Thursday, December 25, 2014

God's Preference for the Poor


PRAISED BE JESUS, MARY, AND JOSEPH!

Inspired by the Holy Spirit, Mary breaks into song. She glorifies God for the wonderful things the He has done for her – such wonderful things that will identify her as blessed and loved by God. Her song is one of gratitude for God looked with favor upon her lowliness. She recognized the fact that even her election as God’s Mother is sheer grace coming from God.

Recognizing the wonderful things God has done for her, Mary begins singing about the wonderful things that God is about to do for the world. She sings about the inversion of the social order. She sings of how God constantly sides with the poor, the hungry, and the humble. She sings of how God will bring down the proud, the mighty, and the rich. “God shows the poor ‘his first mercy’. This divine preference has consequences for the faith life of all Christians, since we are called to have ‘this mind…which was in Jesus Christ. Inspired by this, the Church has made an option for the poor which is understood as a ‘special form of primacy in the exercise of Christian charity…” (Evangelii Gaudium, 198.)
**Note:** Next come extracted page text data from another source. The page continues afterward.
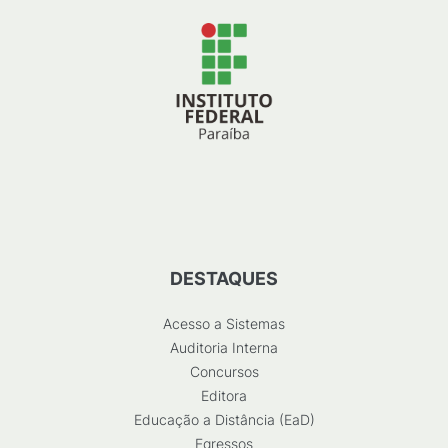
DESTAQUES
Acesso a Sistemas
Auditoria Interna
Concursos
Editora
Educação a Distância (EaD)
Egressos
Because God sides with the poor, we have to be, at all times, in the side of God. Thus, Pope Francis says: “I want a Church which is poor and for the poor. They have much to teach us…In their difficulties, they know the suffering Christ. We need to let ourselves be evangelized by them. The new evangelization is an invitation to acknowledge the saving power at work in their lives and to put them at the center of the Church’s pilgrim way. We are called to find Christ in them, to lend our voice to their causes, but also to be their friends, to listen to them, to speak for them, and to embrace the mysterious wisdom which God wishes to share with us through them.” Pope Francis speaks of a loving attentiveness which we must give to the poor. This loving attentiveness entails “appreciating the poor in their goodness, in their experience of life, in their culture, in their ways of living the faith. True love is always contemplative , and permits us to serve the other not out of necessity or vanity, but because he or she is beautiful above  and beyond mere appearances…The poor person, when loved, ‘is esteemed as of great value.’…only on the basis of this real and sincere closeness can we properly accompany the poor on their path of liberation. Only this will ensure that in every Christian community, the poor feel at home. This approach (would be) the greatest and the most effective presentation of the good news of the Kingdom.” (EG, 199.)

This preferential option for the poor would demand from ourselves, as a parish, the need to address the lack of spiritual care which the poor suffer. “The great majority of the poor have a special openness to the faith; they need God and we must not fail to offer them his friendship, his blessing, his word, the celebration of the sacraments and a journey of growth and maturity in the faith. Our preferential option for the poor must mainly translate into a privileged and preferential religious care.” (EG, 200)

“None of us can think that we are exempt from concern for the poor and for social justice: Spiritual conversion, the intensity of the love of God and neighbor, zeal for justice and peace, the Gospel meaning of the poor and of poverty, are required of everyone.” (EG, 201.)  Therefore, in Christ, we are to find our anointing to bring glad tidings to the poor, to announce to them the year of favor coming from the Lord.


Jesus, I trust in you. O Mary conceived without sin, pray for us who have recourse to thee.